Parts of the exercise:
1. For every sphere drawn in the camera thread, give its color and its position.
2. Reproduce the camera thread from "Part of what" up to and including "can’t exceed that.".

Document text:
-- -- --

I am trying to figure out why my camera and scene never quite looks how I intend for it to look. In the code below I drew three spheres at coordinates (1,0,0) (in red), and (0,1,0) (green), and (0,0,1) (blue), and then a white one at the origin, in order to easily see the coordinate system. I then try to set the camera at position (0,-1,10) and then make it look at the origin. I would think that the camera should see all of these points (although maybe with the origin a little occluded).
However, when I render it, nothing is visible. If you zoom out, then the objects become visible. It’s like the camera is initially looking away from the objects, even though I set it to look toward the objects. It also seems like its initial position is much closer to the origin than (0,-1,10).
As @newbie123 said, for an arc rotate camera, use camera.radius + camera.alpha/camera.beta to position the camera. In your first PG, radius = 1 (4th parameter of the ArcRotateCamera constructor), which is too small.
Part of what confuses me, then, is that the documentation says
The position of the camera can also be set from a vector, which will override any current value for alpha, beta and radius. This can be much easier than calculating the required angles.
I wonder if this behavior is then a bug, or maybe the documentation needs changing? (Or probably at least as likely: I’m misunderstanding something still.)
So ok, actually you can set the position by camera.setposition.
You just have to use an actual BABYLON Vector
Like: camera.setPosition(new BABYLON.Vector3(0, 0, 10));
But be aware of your upperRadiusLimit… You can’t exceed that.

-- -- --

Material shown:
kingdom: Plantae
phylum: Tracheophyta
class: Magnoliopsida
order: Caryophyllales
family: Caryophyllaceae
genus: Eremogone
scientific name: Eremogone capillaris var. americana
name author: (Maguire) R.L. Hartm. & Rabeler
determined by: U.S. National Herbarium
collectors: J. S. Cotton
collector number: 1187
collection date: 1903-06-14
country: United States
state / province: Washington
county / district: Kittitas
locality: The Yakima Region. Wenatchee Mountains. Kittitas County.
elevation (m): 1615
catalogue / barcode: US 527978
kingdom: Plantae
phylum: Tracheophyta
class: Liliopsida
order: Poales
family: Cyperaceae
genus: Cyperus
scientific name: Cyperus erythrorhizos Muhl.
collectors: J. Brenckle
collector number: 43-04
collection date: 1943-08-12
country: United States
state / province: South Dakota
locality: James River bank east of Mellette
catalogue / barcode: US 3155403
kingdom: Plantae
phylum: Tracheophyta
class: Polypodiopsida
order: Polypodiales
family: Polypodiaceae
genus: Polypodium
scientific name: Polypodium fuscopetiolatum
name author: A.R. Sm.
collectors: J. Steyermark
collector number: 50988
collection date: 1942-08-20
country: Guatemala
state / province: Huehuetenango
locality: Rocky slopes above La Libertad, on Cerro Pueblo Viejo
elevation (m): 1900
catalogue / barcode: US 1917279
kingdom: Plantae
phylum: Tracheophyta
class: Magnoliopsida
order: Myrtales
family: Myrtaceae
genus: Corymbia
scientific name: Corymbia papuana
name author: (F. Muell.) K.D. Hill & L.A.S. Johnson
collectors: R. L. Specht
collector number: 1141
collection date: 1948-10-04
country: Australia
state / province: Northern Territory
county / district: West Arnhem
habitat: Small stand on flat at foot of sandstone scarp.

-- -- --

Solutions for each task:
1.
- Red: (1,0,0)
- Green: (0,1,0)
- Blue: (0,0,1)
- White: the origin

2.
Part of what confuses me, then, is that the documentation says
The position of the camera can also be set from a vector, which will override any current value for alpha, beta and radius. This can be much easier than calculating the required angles.
I wonder if this behavior is then a bug, or maybe the documentation needs changing? (Or probably at least as likely: I’m misunderstanding something still.)
So ok, actually you can set the position by camera.setposition.
You just have to use an actual BABYLON Vector
Like: camera.setPosition(new BABYLON.Vector3(0, 0, 10));
But be aware of your upperRadiusLimit… You can’t exceed that.